- **WORK REQUIRED**: Quote every line of the material below word for word, leaving the pictures out of your answer.

[Data excerpts]
════
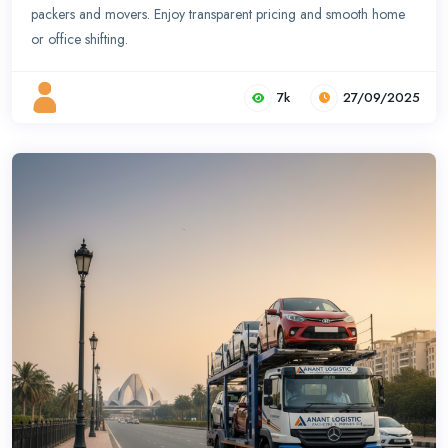
packers and movers. Enjoy transparent pricing and smooth home
or office shifting.
7k
27/09/2025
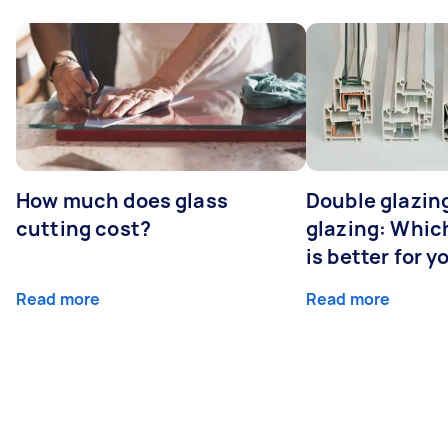
How much does glass
Double glazing
cutting cost?
glazing: Whic
is better for 
Read more
Read more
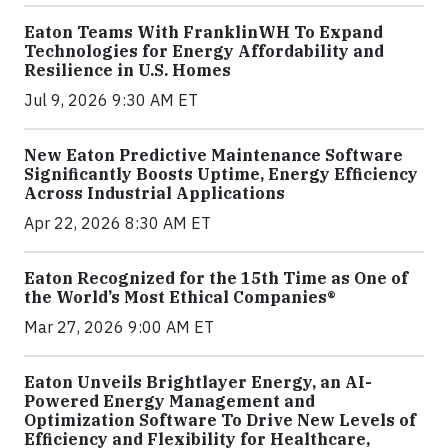
Eaton Teams With FranklinWH To Expand
Technologies for Energy Affordability and
Resilience in U.S. Homes
Jul 9, 2026 9:30 AM ET
New Eaton Predictive Maintenance Software
Significantly Boosts Uptime, Energy Efficiency
Across Industrial Applications
Apr 22, 2026 8:30 AM ET
Eaton Recognized for the 15th Time as One of
the World’s Most Ethical Companies®
Mar 27, 2026 9:00 AM ET
Eaton Unveils Brightlayer Energy, an AI-
Powered Energy Management and
Optimization Software To Drive New Levels of
Efficiency and Flexibility for Healthcare,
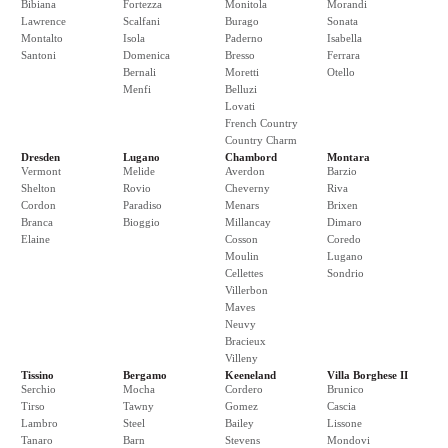
Bibiana
Fortezza
Monitola
Morandi
Lawrence
Scalfani
Burago
Sonata
Montalto
Isola
Paderno
Isabella
Santoni
Domenica
Bresso
Ferrara
Bernali
Moretti
Otello
Menfi
Belluzi
Lovati
French Country
Country Charm
Dresden
Lugano
Chambord
Montara
Vermont
Melide
Averdon
Barzio
Shelton
Rovio
Cheverny
Riva
Cordon
Paradiso
Menars
Brixen
Branca
Bioggio
Millancay
Dimaro
Elaine
Cosson
Coredo
Moulin
Lugano
Cellettes
Sondrio
Villerbon
Maves
Neuvy
Bracieux
Villeny
Tissino
Bergamo
Keeneland
Villa Borghese II
Serchio
Mocha
Cordero
Brunico
Tirso
Tawny
Gomez
Cascia
Lambro
Steel
Bailey
Lissone
Tanaro
Barn
Stevens
Mondovi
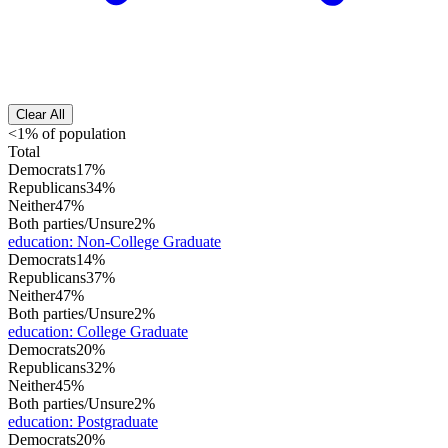
Clear All
<1% of population
Total
Democrats
17%
Republicans
34%
Neither
47%
Both parties/Unsure
2%
education
:
Non-College Graduate
Democrats
14%
Republicans
37%
Neither
47%
Both parties/Unsure
2%
education
:
College Graduate
Democrats
20%
Republicans
32%
Neither
45%
Both parties/Unsure
2%
education
:
Postgraduate
Democrats
20%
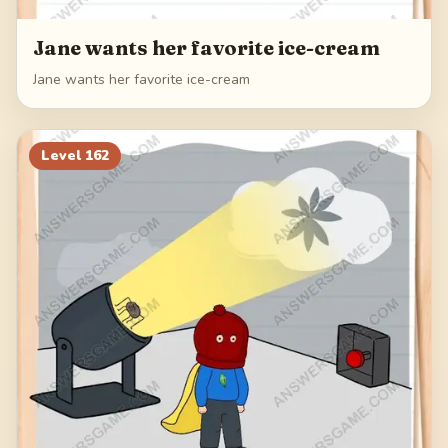
Jane wants her favorite ice-cream
Jane wants her favorite ice-cream
Level
162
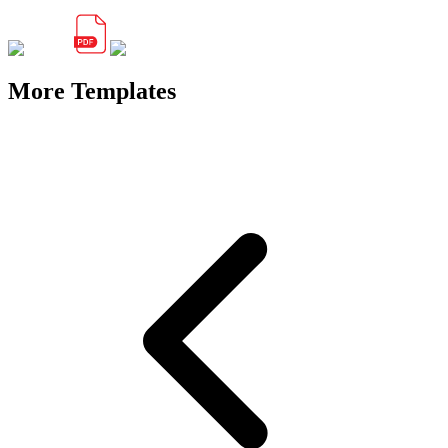
More Templates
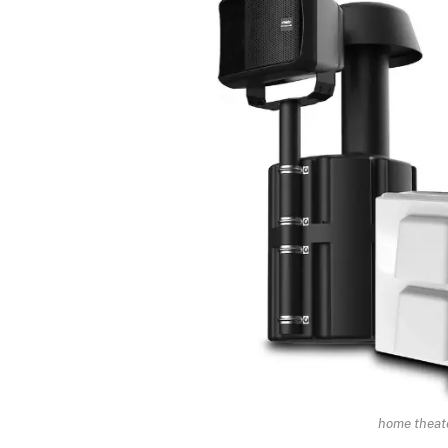
home theate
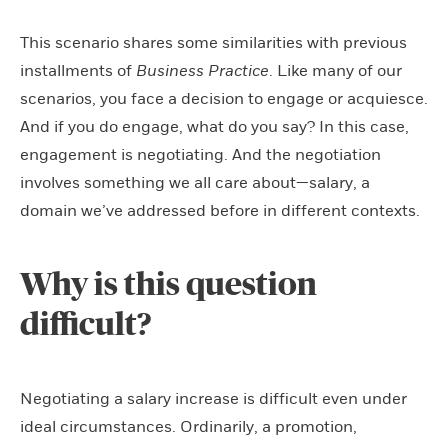
This scenario shares some similarities with previous
installments of
Business Practice
. Like many of our
scenarios, you face a decision to engage or acquiesce.
And if you do engage, what do you say? In this case,
engagement is negotiating. And the negotiation
involves something we all care about—salary, a
domain we’ve addressed before in different contexts.
Why is this question
difficult?
Negotiating a salary increase is difficult even under
ideal circumstances. Ordinarily, a promotion,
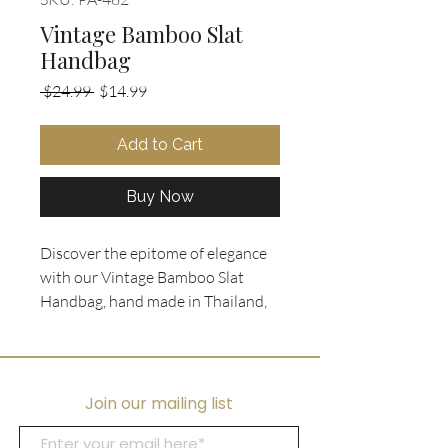
Vintage Bamboo Slat
Handbag
Regular
Sale
 $24.99 
$14.99
Price
Price
Add to Cart
Buy Now
Discover the epitome of elegance 
with our Vintage Bamboo Slat 
Handbag, hand made in Thailand, 
now available at Ooh La La 
Collectibles! This timeless 
accessory boasts stunning red 
bamboo slats, complemented by 
Join our mailing list
exquisitely carved wooden 
handles, and a luxurious black 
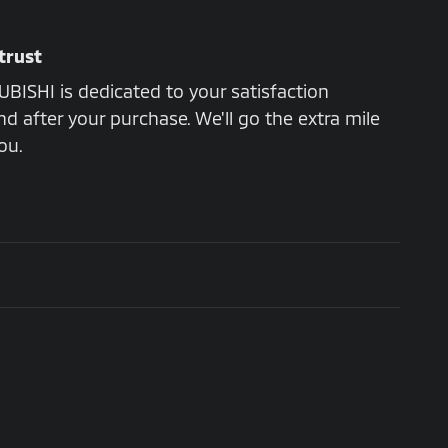
trust
ISHI is dedicated to your satisfaction
nd after your purchase. We'll go the extra mile
ou.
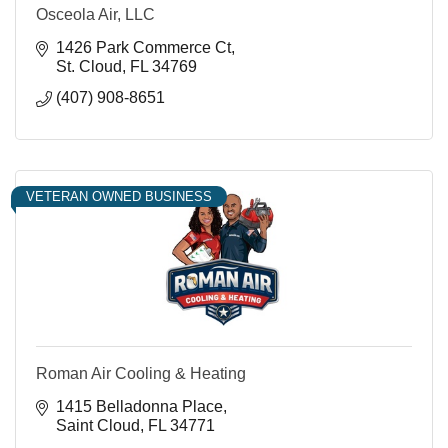
Osceola Air, LLC
1426 Park Commerce Ct
St. Cloud
FL
34769
(407) 908-8651
VETERAN OWNED BUSINESS
Roman Air Cooling & Heating
1415 Belladonna Place
Saint Cloud
FL
34771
════
- **EXERCISE OUTPUT**:
packers and movers. Enjoy transparent pricing and smooth home
or office shifting.
7k
27/09/2025
How much does glass
Double glazing
cutting cost?
glazing: Whic
is better for 
Read more
Read more
Eaton Teams With FranklinWH To Expand
Technologies for Energy Affordability and
Resilience in U.S. Homes
Jul 9, 2026 9:30 AM ET
New Eaton Predictive Maintenance Software
Significantly Boosts Uptime, Energy Efficiency
Across Industrial Applications
Apr 22, 2026 8:30 AM ET
Eaton Recognized for the 15th Time as One of
the World’s Most Ethical Companies®
Mar 27, 2026 9:00 AM ET
Eaton Unveils Brightlayer Energy, an AI-
Powered Energy Management and
Optimization Software To Drive New Levels of
Efficiency and Flexibility for Healthcare,
Bibiana
Fortezza
Monitola
Morandi
Lawrence
Scalfani
Burago
Sonata
Montalto
Isola
Paderno
Isabella
Santoni
Domenica
Bresso
Ferrara
Bernali
Moretti
Otello
Menfi
Belluzi
Lovati
French Country
Country Charm
Dresden
Lugano
Chambord
Montara
Vermont
Melide
Averdon
Barzio
Shelton
Rovio
Cheverny
Riva
Cordon
Paradiso
Menars
Brixen
Branca
Bioggio
Millancay
Dimaro
Elaine
Cosson
Coredo
Moulin
Lugano
Cellettes
Sondrio
Villerbon
Maves
Neuvy
Bracieux
Villeny
Tissino
Bergamo
Keeneland
Villa Borghese II
Serchio
Mocha
Cordero
Brunico
Tirso
Tawny
Gomez
Cascia
Lambro
Steel
Bailey
Lissone
Tanaro
Barn
Stevens
Mondovi
Clear All
<1% of population
Total
Democrats
17%
Republicans
34%
Neither
47%
Both parties/Unsure
2%
education
:
Non-College Graduate
Democrats
14%
Republicans
37%
Neither
47%
Both parties/Unsure
2%
education
:
College Graduate
Democrats
20%
Republicans
32%
Neither
45%
Both parties/Unsure
2%
education
:
Postgraduate
Democrats
20%
Jane wants her favorite ice-cream
Jane wants her favorite ice-cream
Level
162
More Templates
home theate
This scenario shares some similarities with previous
installments of
Business Practice
. Like many of our
scenarios, you face a decision to engage or acquiesce.
And if you do engage, what do you say? In this case,
engagement is negotiating. And the negotiation
involves something we all care about—salary, a
domain we’ve addressed before in different contexts.
Why is this question
difficult?
Negotiating a salary increase is difficult even under
ideal circumstances. Ordinarily, a promotion,
Vintage Bamboo Slat
Handbag
Regular
Sale
 $24.99 
$14.99
Price
Price
Add to Cart
Buy Now
Discover the epitome of elegance 
with our Vintage Bamboo Slat 
Handbag, hand made in Thailand, 
now available at Ooh La La 
Collectibles! This timeless 
accessory boasts stunning red 
bamboo slats, complemented by 
Join our mailing list
exquisitely carved wooden 
handles, and a luxurious black 
trust
ISHI is dedicated to your satisfaction
nd after your purchase. We'll go the extra mile
ou.
Osceola Air, LLC
1426 Park Commerce Ct
St. Cloud
FL
34769
(407) 908-8651
VETERAN OWNED BUSINESS
Roman Air Cooling & Heating
1415 Belladonna Place
Saint Cloud
FL
34771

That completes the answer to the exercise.